TIP OF THE DAY

Monday, July 17, 2006
Short-cutting intuition

Human beings like to think they are in control. Of their thoughts, of their lives, of their destiny, even of mother nature.

But the reality is that we are not in control. We can affect things, but we don't control them. We are actors in a sea of change, we can push and pull, or glide and float.

Yes, we have wonderful minds that can comprehend much in a flash of inspiration, or can learn every step of every scale. It seems we can master much. Or, if we restrict ourselves to a small part of the universe, it looks like we are in control.

Perhaps you understand music. Let's say you play piano, or guitar. You know that if you want THIS sound, you play a certain chord progression like so.... or perhaps you invent melodies in your mind, and they just flow out of your fingers on your instrument of choice. That is what it's like when I play guitar. That is the dream of so many musicians. Someone who can do this MUST be in control.

Now, pick up the kalimba. For most people, control just went out the window! Even though it is intellectually simple to grasp the note layout, to get your thumbs to obey your higher mind is another matter. For most people, their old intuition no longer works when they play kalimba.

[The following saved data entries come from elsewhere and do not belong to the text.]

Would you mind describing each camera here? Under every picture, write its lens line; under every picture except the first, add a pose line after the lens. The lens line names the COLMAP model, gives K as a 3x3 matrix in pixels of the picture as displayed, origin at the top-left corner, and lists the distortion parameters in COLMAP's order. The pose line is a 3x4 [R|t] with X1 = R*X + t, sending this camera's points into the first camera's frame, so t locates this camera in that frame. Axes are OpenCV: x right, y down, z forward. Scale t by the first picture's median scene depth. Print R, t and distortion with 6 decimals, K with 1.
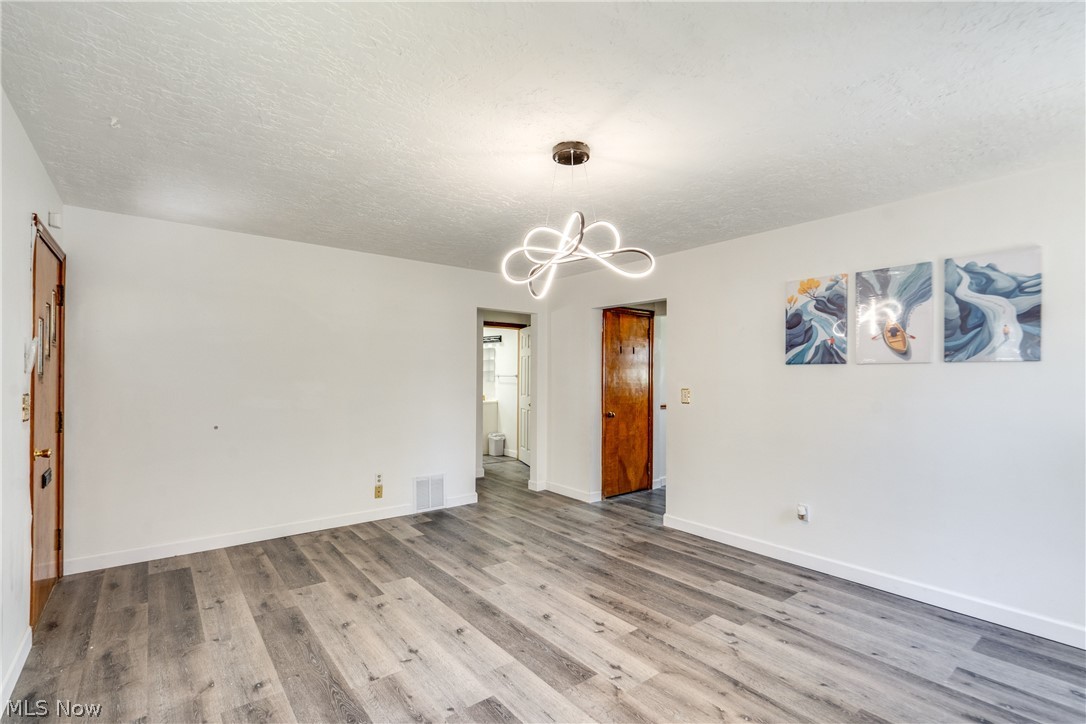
lens RADIAL K [[508.7, 0, 588.9], [0, 508.7, 374.9], [0, 0, 1]] dist [-0.010092, 0.002718]
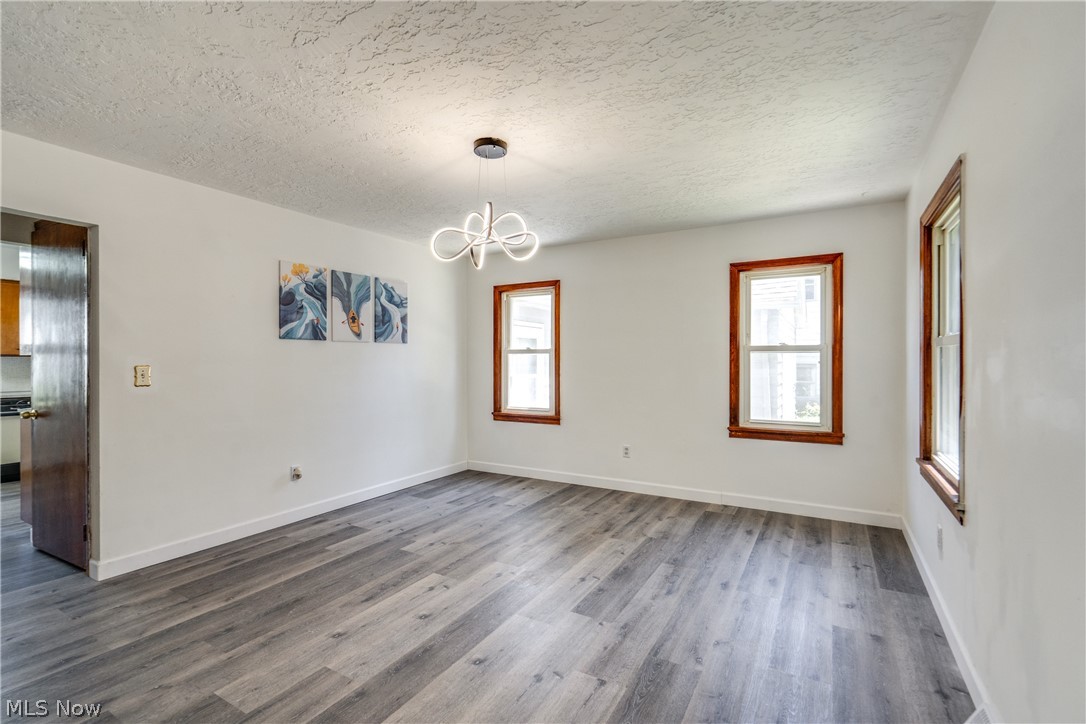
lens RADIAL K [[508.7, 0, 498.9], [0, 508.7, 358.3], [0, 0, 1]] dist [-0.010092, 0.002718]
pose [[-0.284910, 0.002715, 0.958551, -0.878195], [0.000753, 0.999996, -0.002608, 0.028095], [-0.958554, -0.000021, -0.284911, 1.023901]]
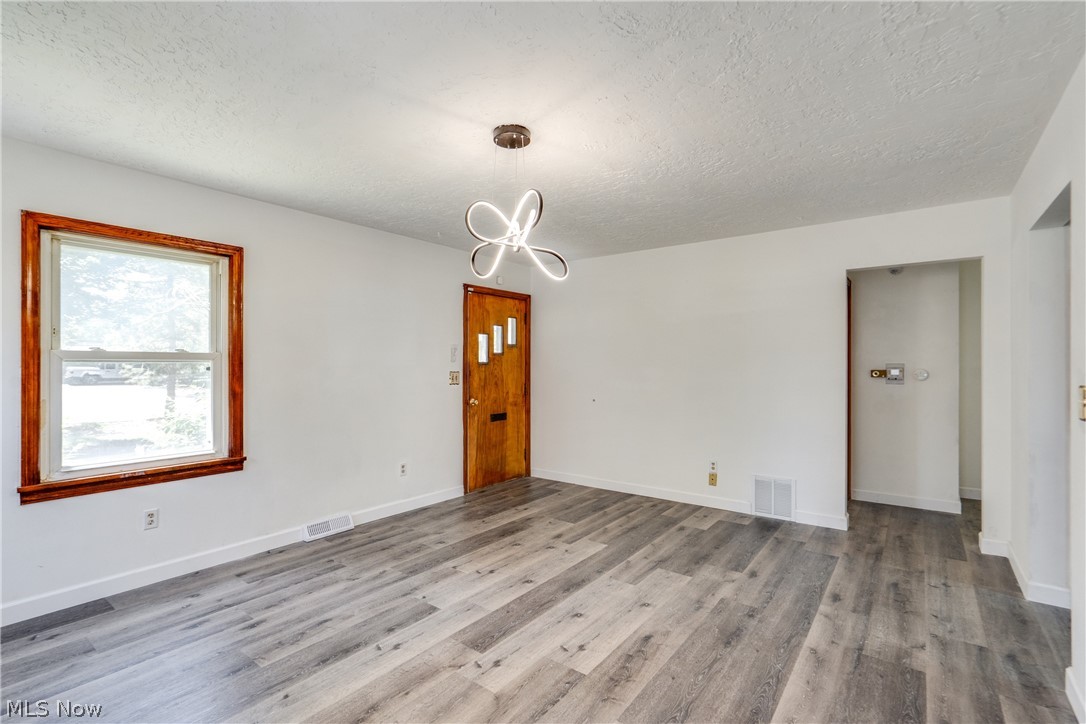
lens RADIAL K [[508.7, 0, 489.1], [0, 508.7, 358.7], [0, 0, 1]] dist [-0.010092, 0.002718]
pose [[0.149421, -0.013414, -0.988683, 0.751159], [0.000897, 0.999909, -0.013431, 0.012683], [0.988773, 0.001120, 0.149419, 0.632754]]
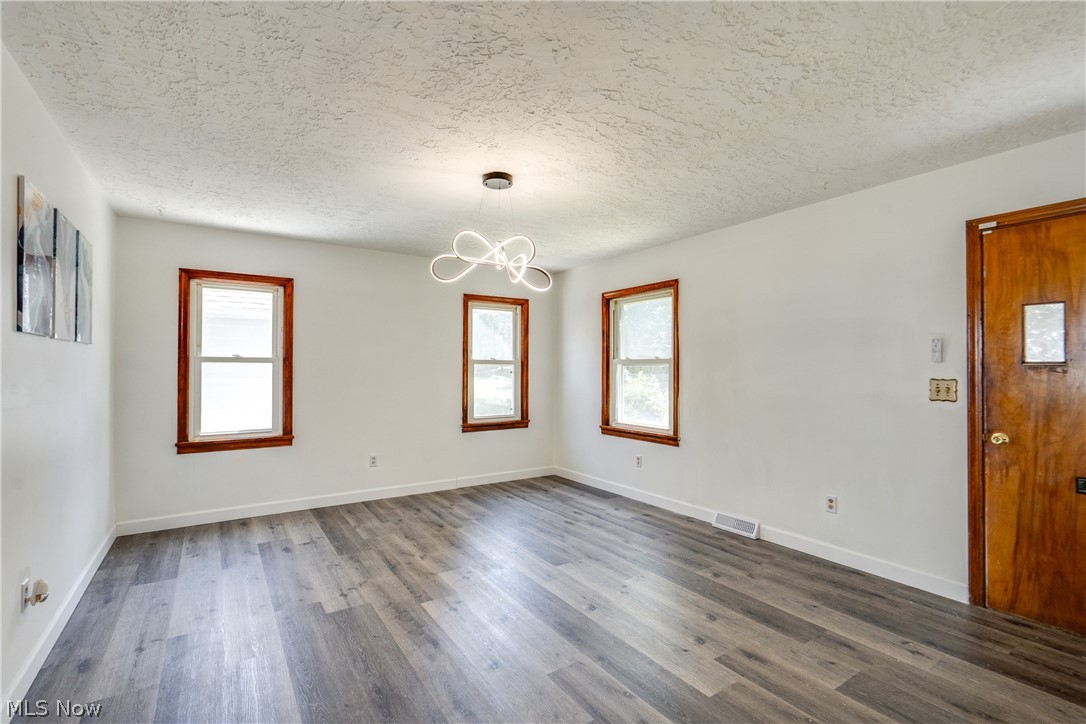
lens RADIAL K [[508.7, 0, 588.3], [0, 508.7, 365.7], [0, 0, 1]] dist [-0.010092, 0.002718]
pose [[-0.996995, -0.006078, 0.077227, -0.277449], [-0.006432, 0.999970, -0.004328, 0.016484], [-0.077198, -0.004812, -0.997004, 1.737350]]
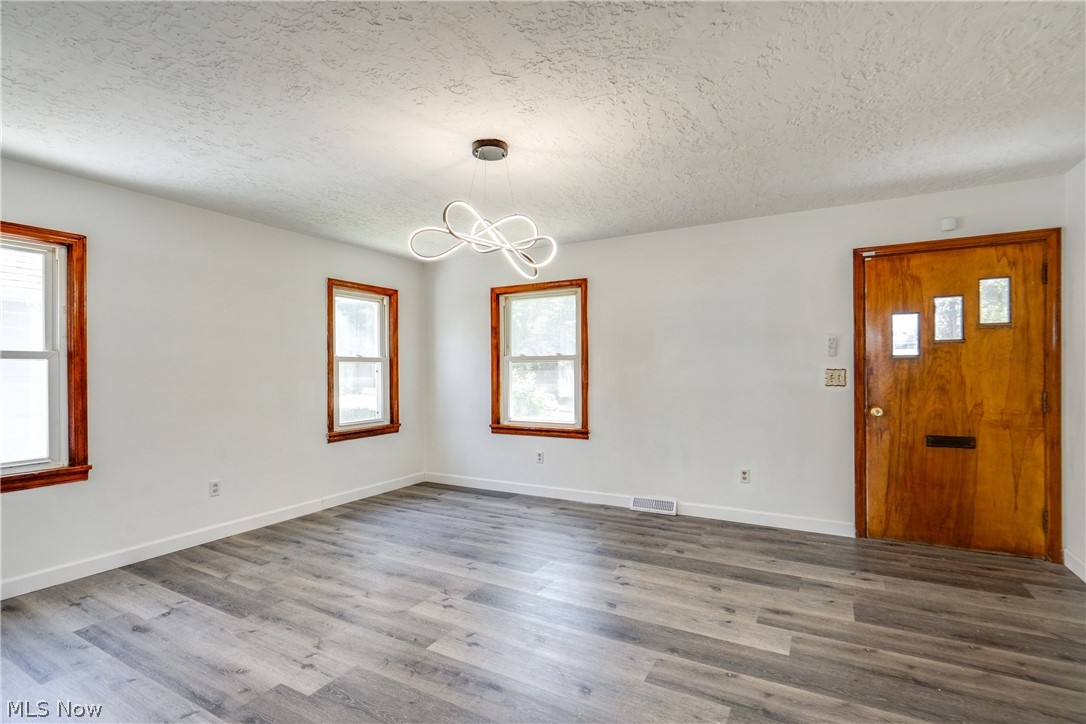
lens RADIAL K [[482.9, 0, 584.7], [0, 482.9, 369.8], [0, 0, 1]] dist [-0.009373, 0.002691]
pose [[-0.924739, 0.004213, -0.380579, 0.134738], [0.004132, 0.999991, 0.001031, 0.031018], [0.380580, -0.000619, -0.924748, 1.597817]]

You must approach this simple instrument as something totally new. You must invent a new intuition for this instrument. Your old pathways and ruts are no longer valid. Open yourself up to chance, to the unknown, and in that space beyond where your competence ends, be open to something beyond you coming in to fill the void.

And, if you are NOT a maestro on some other instrument, guess what? It doesn't matter! You are approaching this instrument the same way as all maestros: as a beginner. When we approach something with a beginner's mind, we are standing in a place where we can actually see.

If you don't know the book "Zen Mind, Beginner's Mind", by Shunryo Suzuki, it is well worth checking out.